DIVING INTO THE LYRICS AND SOUND OF “DIAMOND STUDDED SHOES”
“Diamond Studded Shoes” is a masterpiece artwork in an exhibition. A dynamic and uplifting song that calls to protest, emerging with a victorious and glorious sound. The true value of the song, however, is exposed by the lyrics which complete the track. “We are the poor ones... working just to make it alright, when we know it isn’t,” she sings. Yola reveals the harsh reality of ordinary people, as society becomes increasingly unequal in terms of wealth and distribution.

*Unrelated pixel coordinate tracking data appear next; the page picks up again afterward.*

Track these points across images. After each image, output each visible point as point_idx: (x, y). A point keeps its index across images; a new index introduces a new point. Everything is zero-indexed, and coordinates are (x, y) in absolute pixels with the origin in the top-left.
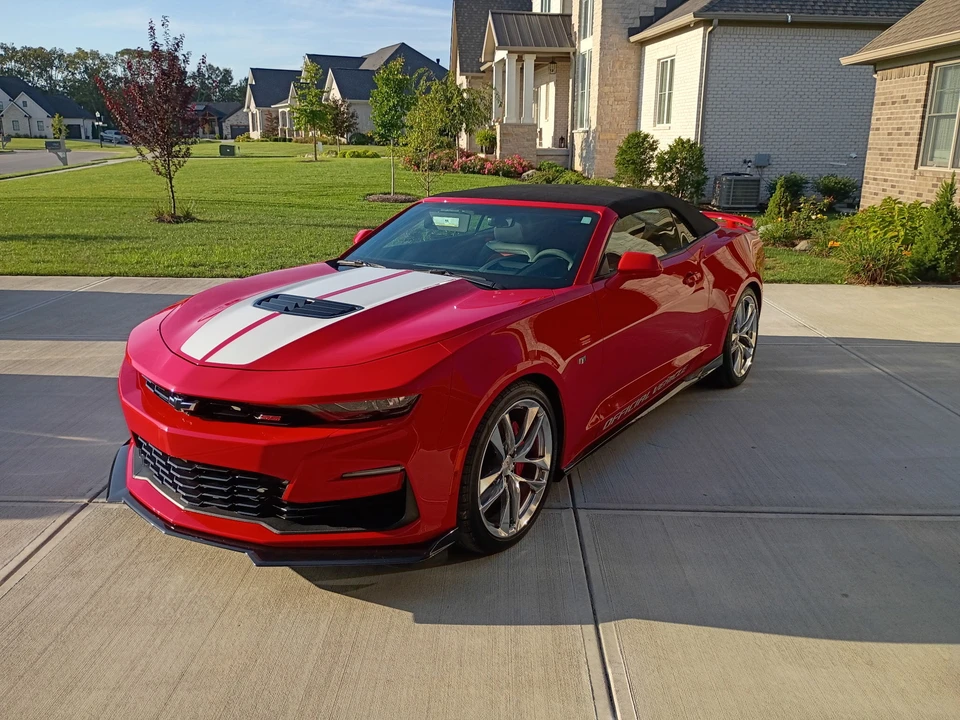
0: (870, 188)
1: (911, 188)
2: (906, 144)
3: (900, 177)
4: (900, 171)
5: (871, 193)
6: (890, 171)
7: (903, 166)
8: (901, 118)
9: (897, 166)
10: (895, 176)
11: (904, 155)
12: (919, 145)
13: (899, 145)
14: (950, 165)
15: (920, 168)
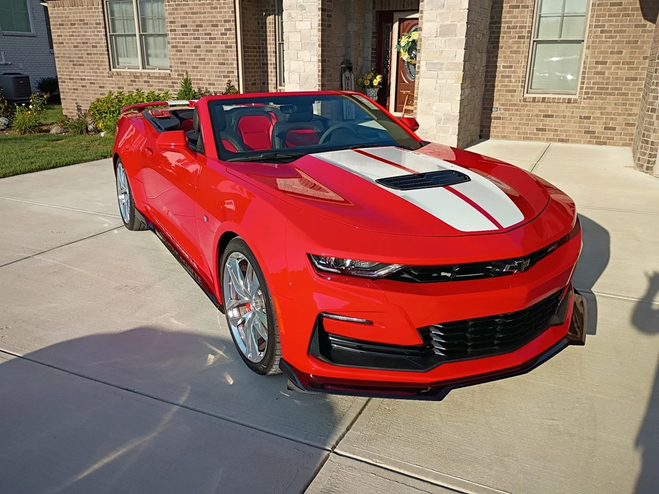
0: (68, 85)
1: (111, 84)
2: (97, 54)
3: (97, 76)
4: (96, 73)
5: (71, 89)
6: (86, 72)
7: (99, 69)
8: (84, 36)
9: (91, 69)
10: (93, 76)
11: (96, 61)
12: (108, 54)
13: (88, 54)
14: (141, 67)
15: (113, 70)
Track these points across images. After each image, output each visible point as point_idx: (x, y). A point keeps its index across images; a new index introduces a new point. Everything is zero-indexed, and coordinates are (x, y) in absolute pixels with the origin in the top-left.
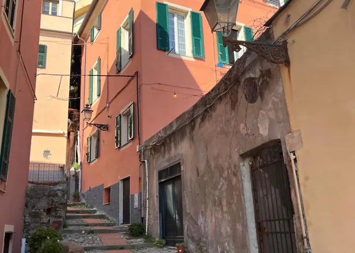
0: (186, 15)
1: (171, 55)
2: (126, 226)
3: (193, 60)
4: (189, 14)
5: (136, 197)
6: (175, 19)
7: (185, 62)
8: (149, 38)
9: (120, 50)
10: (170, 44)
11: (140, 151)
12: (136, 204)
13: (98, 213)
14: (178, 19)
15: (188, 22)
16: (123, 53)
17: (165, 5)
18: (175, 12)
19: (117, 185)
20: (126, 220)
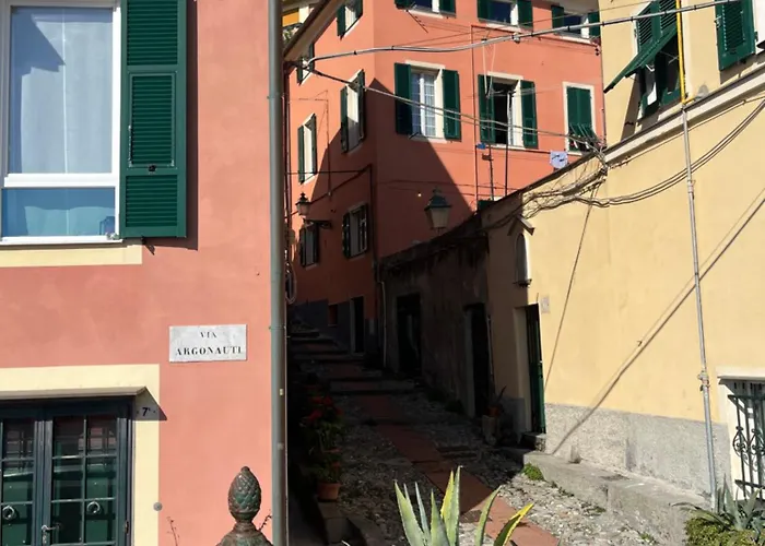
0: (437, 75)
1: (415, 139)
2: (361, 355)
3: (445, 141)
4: (441, 73)
5: (372, 322)
6: (422, 80)
7: (434, 146)
8: (385, 121)
9: (345, 120)
10: (414, 120)
11: (375, 268)
12: (372, 330)
13: (321, 337)
14: (426, 81)
15: (438, 83)
16: (350, 126)
17: (408, 66)
18: (421, 72)
19: (347, 304)
20: (359, 348)
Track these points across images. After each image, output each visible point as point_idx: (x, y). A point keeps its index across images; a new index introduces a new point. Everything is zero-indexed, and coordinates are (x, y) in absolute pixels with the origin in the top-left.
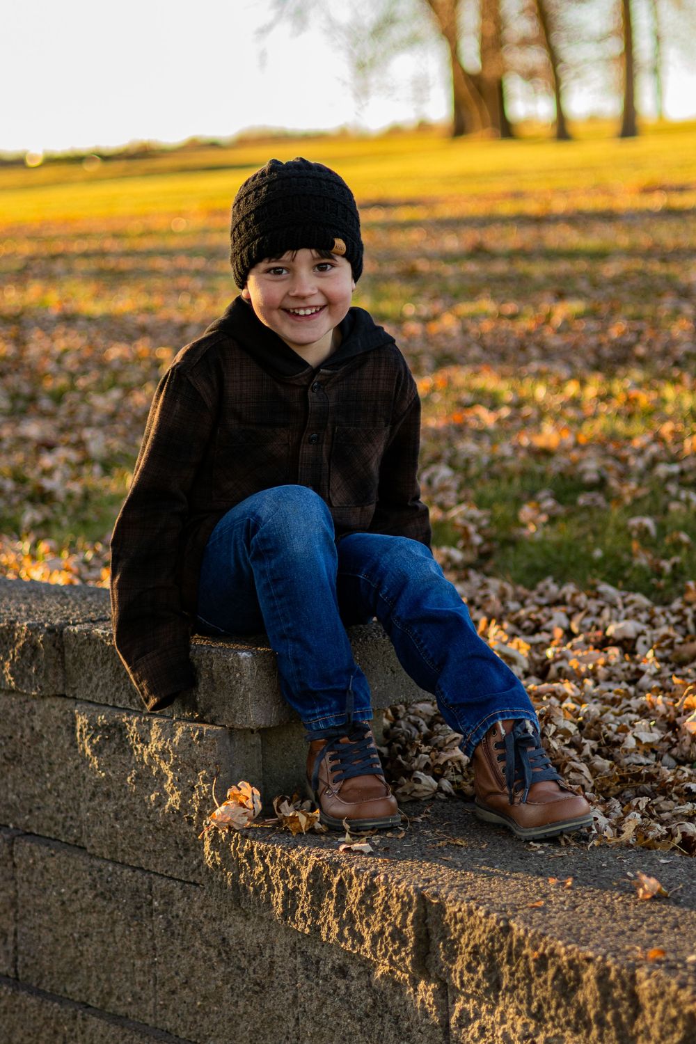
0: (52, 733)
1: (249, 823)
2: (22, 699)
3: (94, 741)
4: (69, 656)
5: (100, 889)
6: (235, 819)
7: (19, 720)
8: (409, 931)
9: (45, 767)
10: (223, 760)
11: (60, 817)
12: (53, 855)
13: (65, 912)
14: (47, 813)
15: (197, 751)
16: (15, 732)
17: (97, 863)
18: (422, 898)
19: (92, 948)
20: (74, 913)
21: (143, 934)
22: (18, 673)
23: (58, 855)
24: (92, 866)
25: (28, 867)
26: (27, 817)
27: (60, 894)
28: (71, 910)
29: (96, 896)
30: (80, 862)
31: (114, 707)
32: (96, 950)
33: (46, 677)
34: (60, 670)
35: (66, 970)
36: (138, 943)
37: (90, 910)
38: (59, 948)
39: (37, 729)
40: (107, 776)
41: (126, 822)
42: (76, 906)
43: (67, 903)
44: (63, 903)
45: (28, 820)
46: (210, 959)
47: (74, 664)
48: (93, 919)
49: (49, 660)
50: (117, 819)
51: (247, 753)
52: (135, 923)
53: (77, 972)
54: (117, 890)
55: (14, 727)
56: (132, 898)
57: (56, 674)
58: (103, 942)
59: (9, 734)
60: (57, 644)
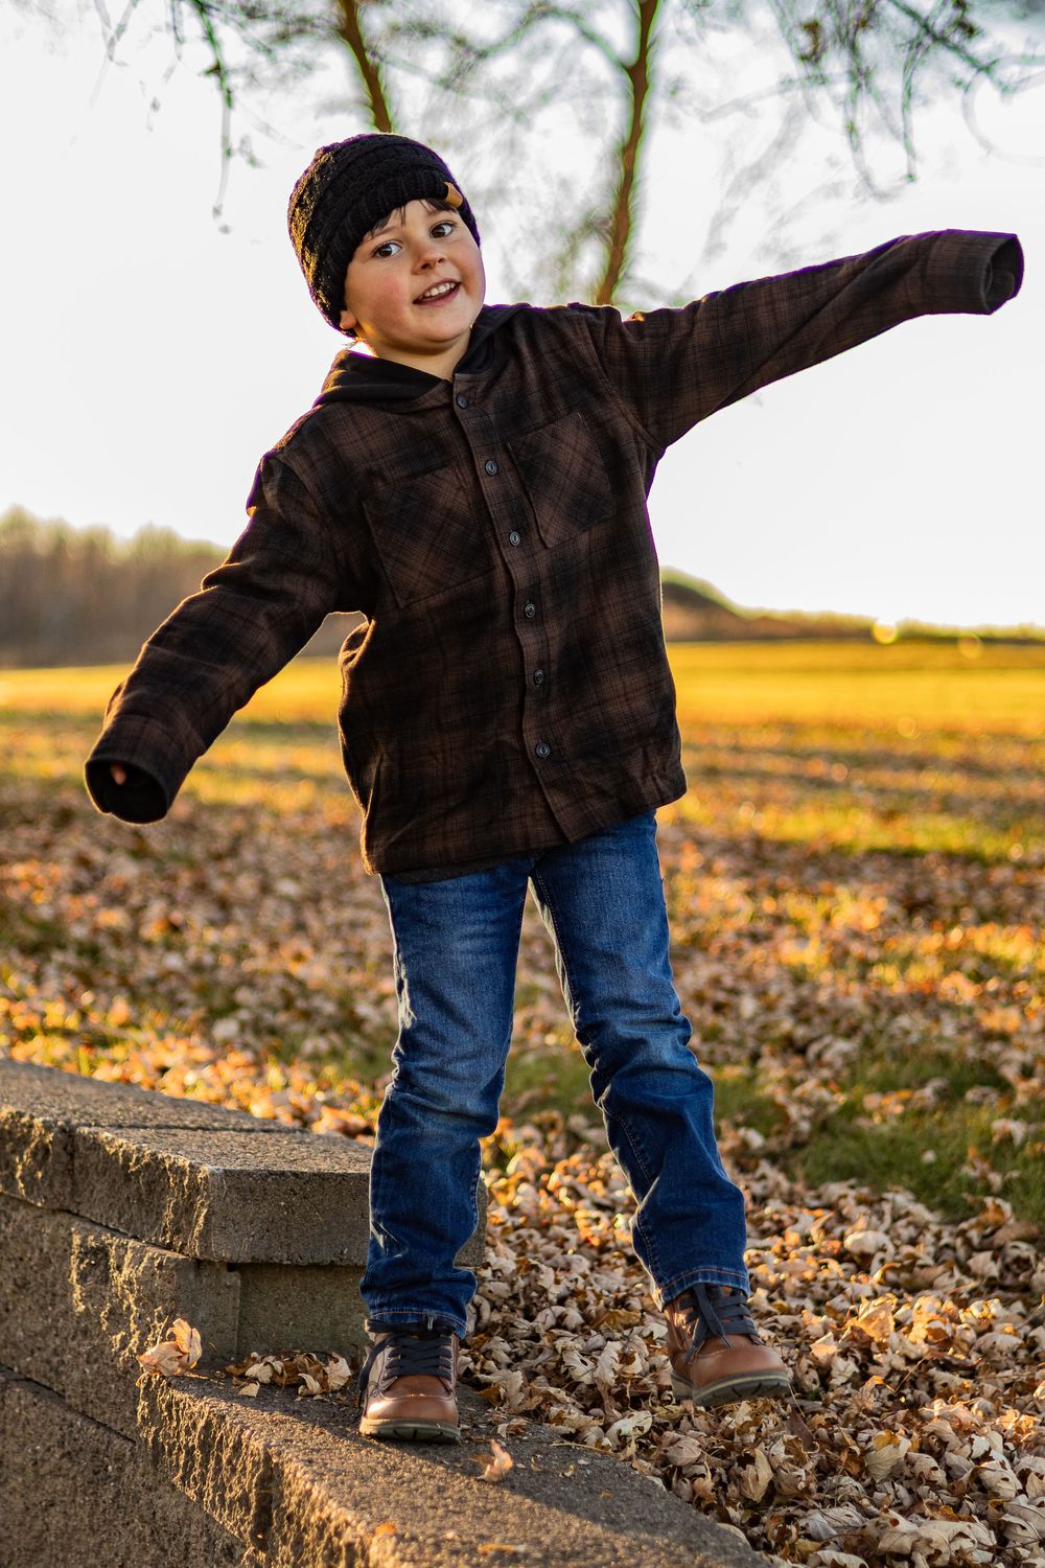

In one verse, Yola plays on the phrase “burning our reserves of courage.” She implies that courage is like an asset that people possess to survive, but even that can have limits and erode in the direst circumstances. A powerful message that speaks to a bigger wave of social disparity in the world, the track harnesses a sense of urgency to keep on fighting against injustice.
Fusing classic pop and symphonic soul, the record embodies a distinct sonic blend. A woman with a bold perspective, Yola’s realistic take on the social structures of inequity is echoed in her work. She sings “You and I are trying, but we don’t get to decide when the man comes for our paychecks, don’t you tell me it will be alright,” not to say give up, but rather to push towards fighting for what is right.